The high accuracy of LLMs in the NMLE demonstrates their potential as auxiliary tools for exam preparation. Our findings reveal that DeepSeek models significantly outperform their OpenAI counterparts in NMLE performance, suggesting that students should prioritize DeepSeek over OpenAI models for NMLE preparation. Given that DeepSeek-R1’s accuracy improvement over DeepSeek-V3 was marginal (3%), whereas DeepSeek-V3 already achieves a high accuracy (558/600, 93%) and substantially faster response times, DeepSeek-V3 offers a balanced combination of precision and efficiency for daily practice. However, for in-depth analysis of complex clinical cases, DeepSeek-R1 may offer advantages due to its explicit CoT reasoning capabilities. When using primarily English language–trained models such as those by OpenAI, posing queries in English is recommended to mitigate performance limitations. Looking ahead, developing adaptive learning systems based on LLMs could dynamically tailor training focus according to individual error patterns observed in practice questions.

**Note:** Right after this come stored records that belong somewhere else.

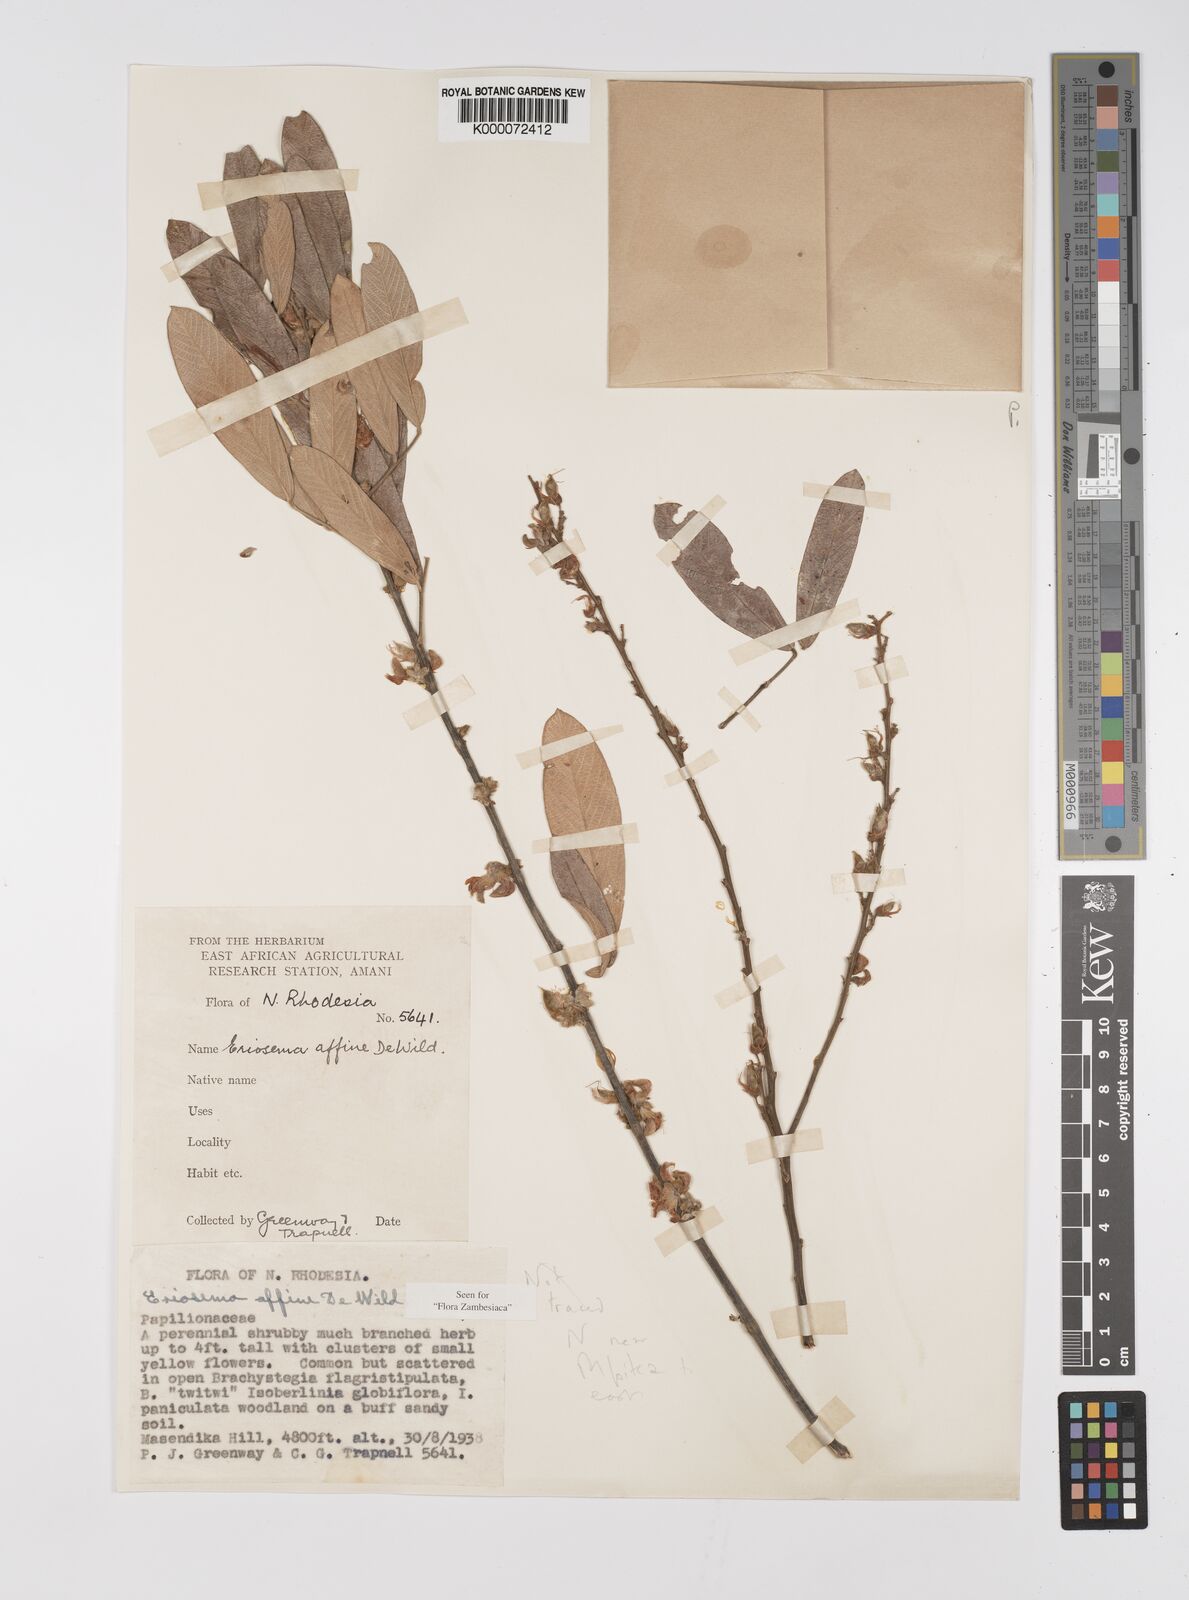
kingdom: Plantae
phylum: Tracheophyta
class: Magnoliopsida
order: Fabales
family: Fabaceae
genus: Eriosema
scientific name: Eriosema affine
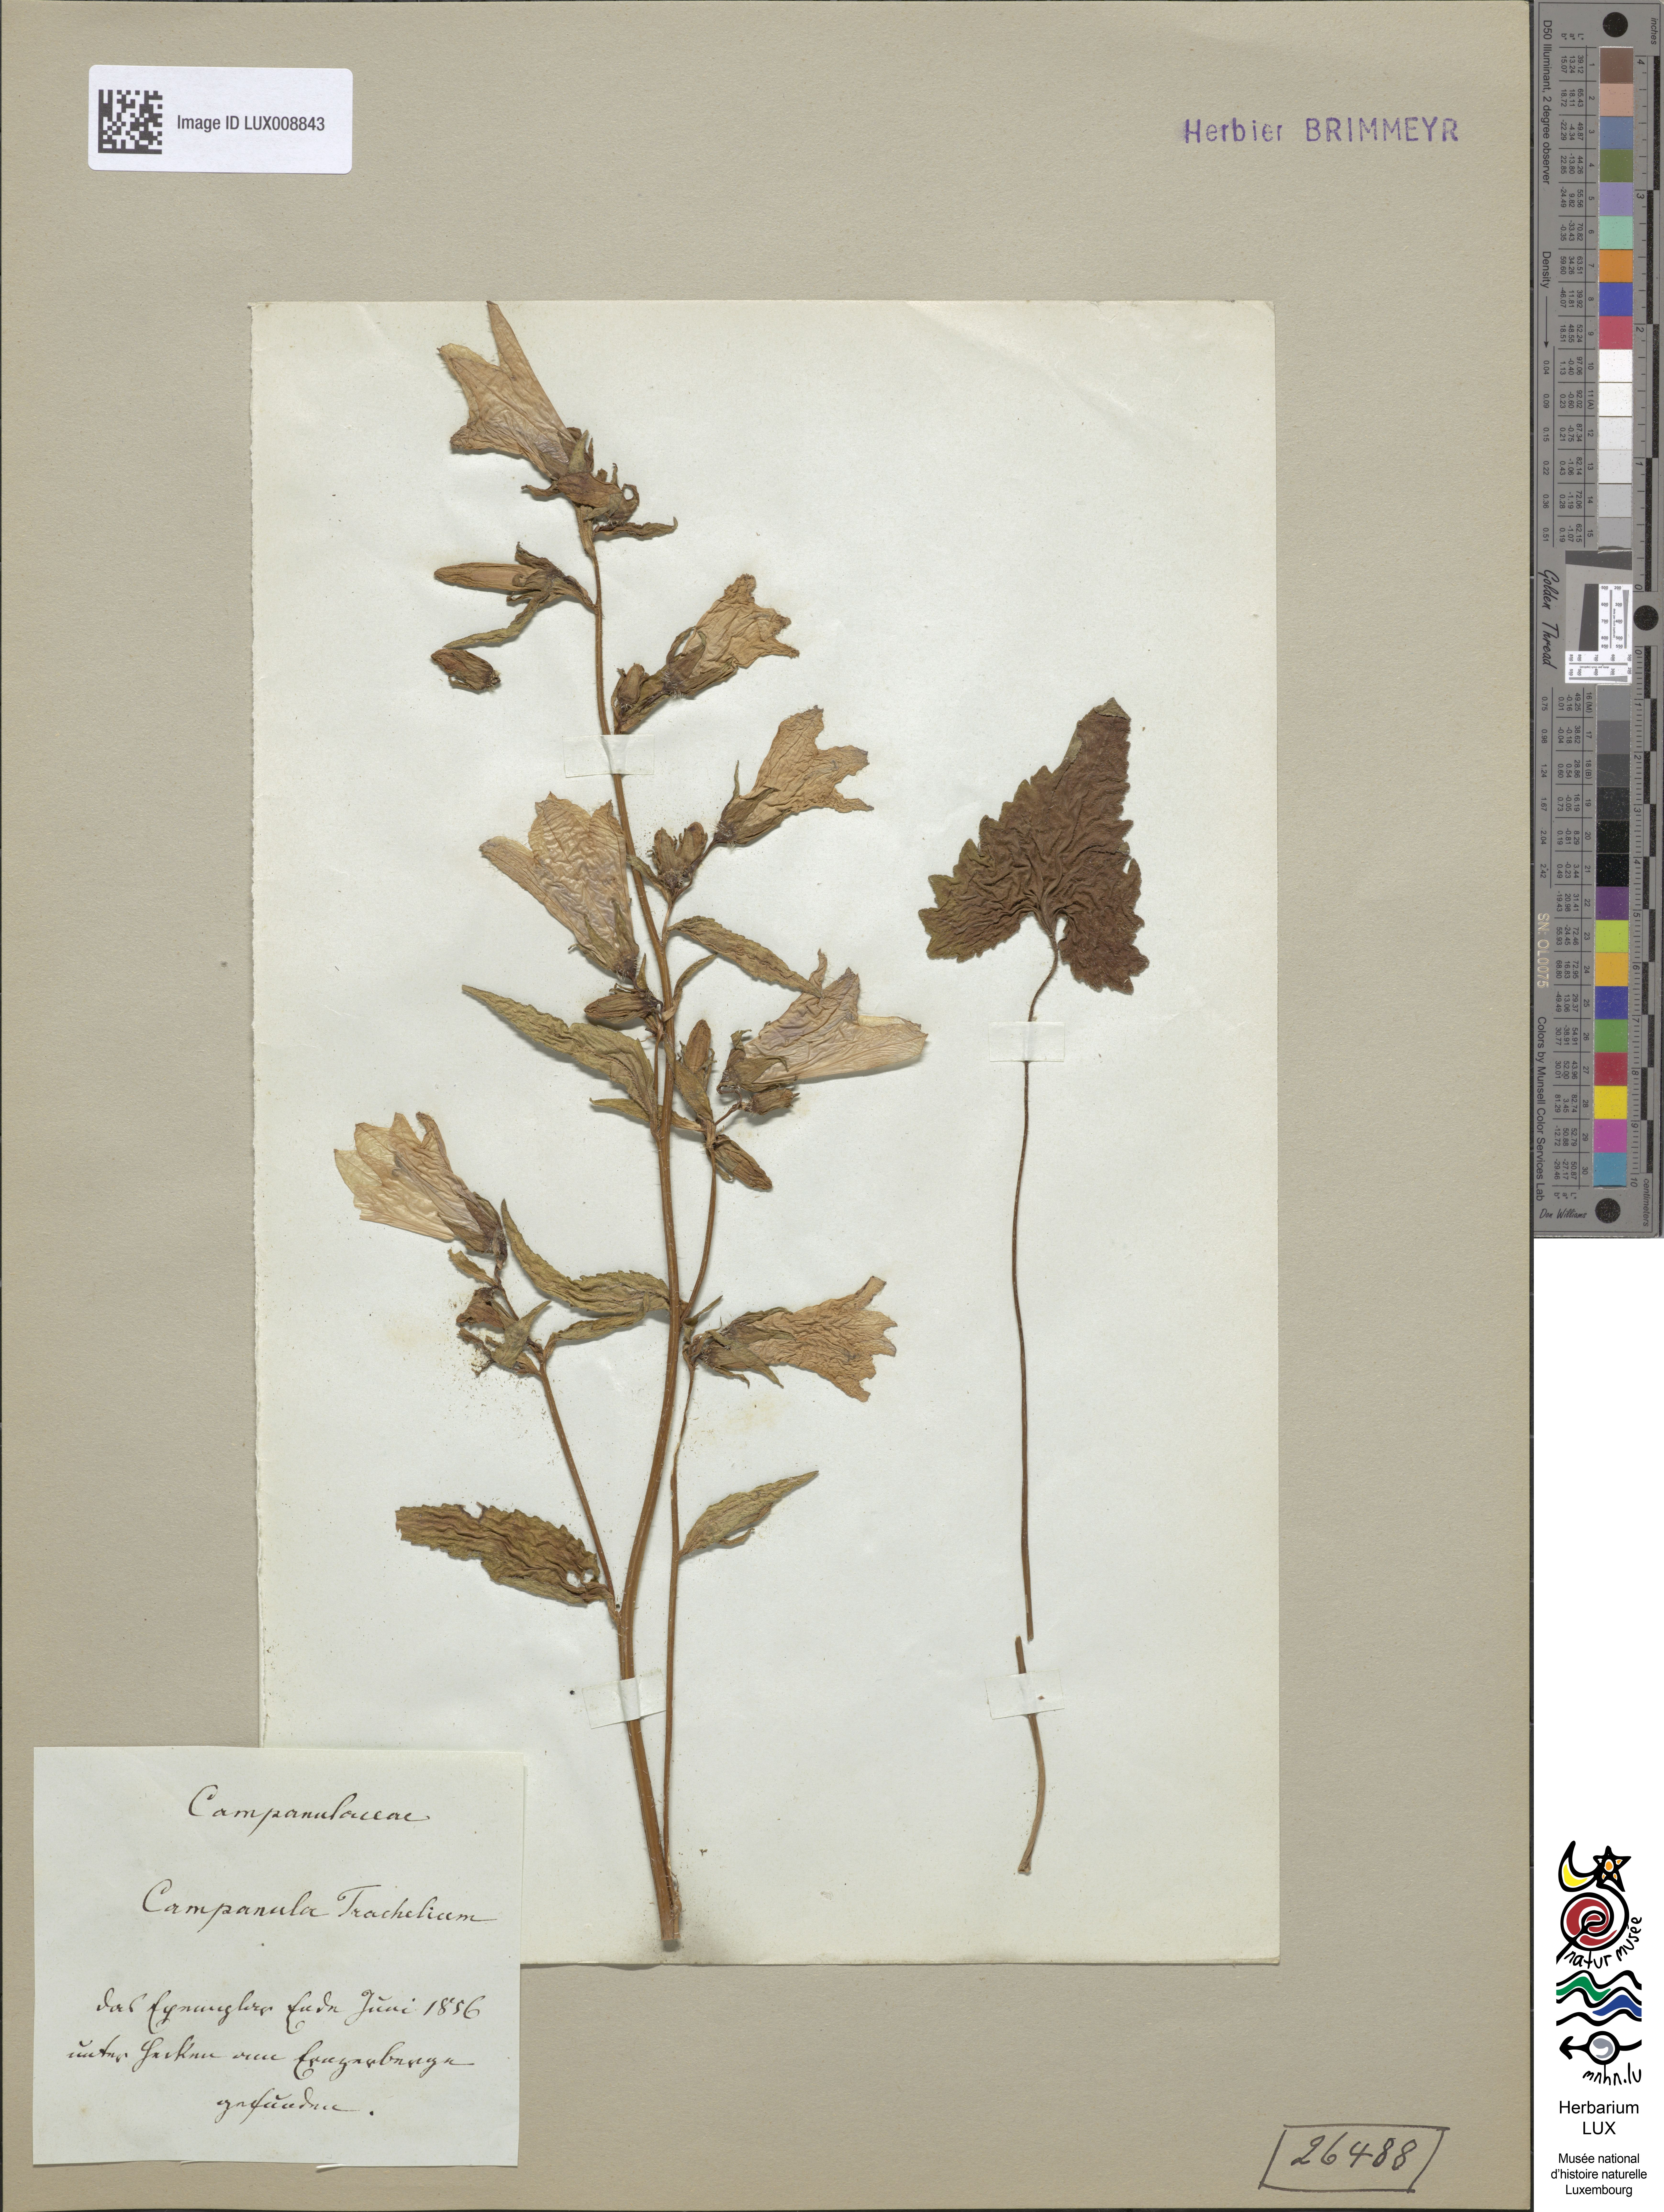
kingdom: Plantae
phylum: Tracheophyta
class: Magnoliopsida
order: Asterales
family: Campanulaceae
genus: Campanula
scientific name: Campanula trachelium
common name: Nettle-leaved bellflower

The superior performance of DeepSeek models on the NMLE suggests transformative potential for medical education. These LLMs can serve as intelligent teaching assistants, providing evidence-based tutoring with particular strength in clinical reasoning. Their case analysis capabilities enable the development of AI-standardized patients that adapt to learner levels while performance variations across question types inform personalized learning systems. As hybrid educational tools, they combine the efficiency of AI with clinical training needs, with DeepSeek-V3 offering rapid practice and DeepSeek-R1 enabling in-depth case analysis while maintaining crucial human oversight for complex decision-making.

This study has several limitations. First, it focused exclusively on the NMLE, and therefore, the reasons behind DeepSeek’s superior accuracy compared to OpenAI models cannot be conclusively determined without evaluating their performance on other English-language medical examinations such as the USMLE and PLAB. Second, the questions in this study did not include medical imaging, leaving the models’ performance on image-based medical tasks unassessed. Third, we primarily attributed DeepSeek’s superior NMLE performance to its greater amount of Chinese-language training data. However, without reliable documentation from both companies about their actual Chinese-language training data proportions, our analysis might be incomplete. The performance differences could also stem from other factors such as reasoning capabilities or DeepSeek’s tendency to reference Chinese medical textbooks.

In conclusion, all 5 models successfully passed the NMLE. DeepSeek-R1 achieved the highest accuracy rate of 96% (573/597), followed by DeepSeek-V3 at 93% (558/600). Both DeepSeek models significantly outperformed the OpenAI models, whose accuracy rates ranged from 75% (450/600) to 75.8% (455/600). DeepSeek models exhibited superior performance across various question types, including case analysis, non–case analysis, and different subtypes of case analysis questions. The accuracy consensus between DeepSeek-R1 and DeepSeek-V3 further boosted accuracy to 97.7% (544/557). The outstanding performance of DeepSeek models on the NMLE underscores their considerable potential for enhancing diagnostic and treatment decision-making, patient education, and medical popularization in Chinese-language contexts. Moreover, they represent a valuable tool for preparing for medical licensing examinations.